Mert'in bu sarsıntıları gözyaşlarıyla süslenmişti. Rüyasında kardeşiyle alakalı bir şeyler görmüş olduğunu tahmin etmişti Ali. Sabahtan mezara gideceklerini biliyordu ve Mert'in kardeşine olan düşkünlüğünün de oldukça farkındaydı hep. O dönem sadece Mert ve ailesi değil herkes çok üzülmüştü. Kim üzülmezdi ki 5-6 yaşlarındaki minicik bir bedenin bunca acıyı yüklenip dünyadan göçüp gitmesine? Bu düşüncelerle birlikte gözünden bir damla yaş aktı Ali'nin. Uzandıkları yaklaşık on dakikanın sonunda Ali de istemsiz bir kuş uykusuna dalmıştı. (kuş uykusu, kuşkulu bir ruh durumu içinde uyunan, çabuk uyanılan hafif uyku.)

Tekrar bir hareketlenme hissettiğinde gözlerini hızla açan Ali, Mert'in 180 derece dönüp yüzünü kendisinin göğsüne gömmesine tepkisiz bir biçimde baktı. Gözlerinden akan yaşların hepsini şimdi üzerindeki ince tişörtten tenine geçmesiyle hissetmişti. İçindeki o acıyı Ali'ye sığınarak dindirdiğini anladığında ne hissetmesi gerektiğini bilemedi.

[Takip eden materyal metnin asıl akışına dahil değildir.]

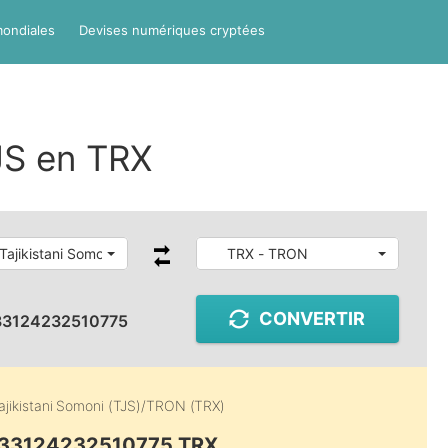
mondiales
Devises numériques cryptées
JS en TRX
Tajikistani Somoni
TRX - TRON
CONVERTIR
33124232510775
ajikistani Somoni (TJS)
/
TRON (TRX)
0.33124232510775 TRX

Gözlerini kapatıp dudaklarını Mert'in saçlarına yavaşça bastırıp kollarını biraz daha sardı.

Ali, Mert'i rahatsız etmemek için hiç kıpırdamadan bir süre daha düşüncelerinin en derinine daldı.

İçindeki çocuksu hisler uyanmış bir şeyler söylüyordu sanki. 'kalk, hazırlan, iyi ol, iyi et' bu bir emir gibi bütün vücuduna sirayet etmişti Ali'nin. İyice hissetmişti. Mert'in ona sığınması kalbinin teklemesine boşuna sebep olmamış mıydı yoksa? Hiçbir şeye karar veremiyordu o anda. Kardeşi gibi gördüğü kişiye öyle bir şey mi hissedecekti? Yok yok Mert onun için kardeşten öteydi.

Yaklaşık bir saatin sonunda gerçekten kollarında gevşemiş bedenin rahatlayan hareketlerini fark ettiğinde Ali kollarını sıyırıp yataktan yavaş ve sessizce çıktı.

''Günaydın babaannem'' deyip babaannesinin yanaklarını öptü önce, ''Mert ne zaman geldi?'' dedi. ''12-1 gibi geldi oğlum. Kötü belli ki, anne babası da üzgünse demek ki sığamamış kendi cehennemi olan dört duvarlarına'' vah vah der gibi ellerini üst üste koyup iki kere vurduktan sonra ''Önce bir gitmek istedi de izin vermedim, Ali içeride geç sen de dedim'' deyip işlenmeye devam etti.

''Çok iyi yapmışsın babaannem, iyi ki göndermedin. Çok üzülmüş belli. Ağladı hep uykusunda'' deyince babaannesi daha da bir içli nefes verip bir dua okumaya başladı. Babaannesi, Ali ne zaman içim sıkıldı ya da üzüldüm dese hemen dua eder içini ferahlatmaya çalışırdı. Ali de hep iyi olurdu ne hikmetse.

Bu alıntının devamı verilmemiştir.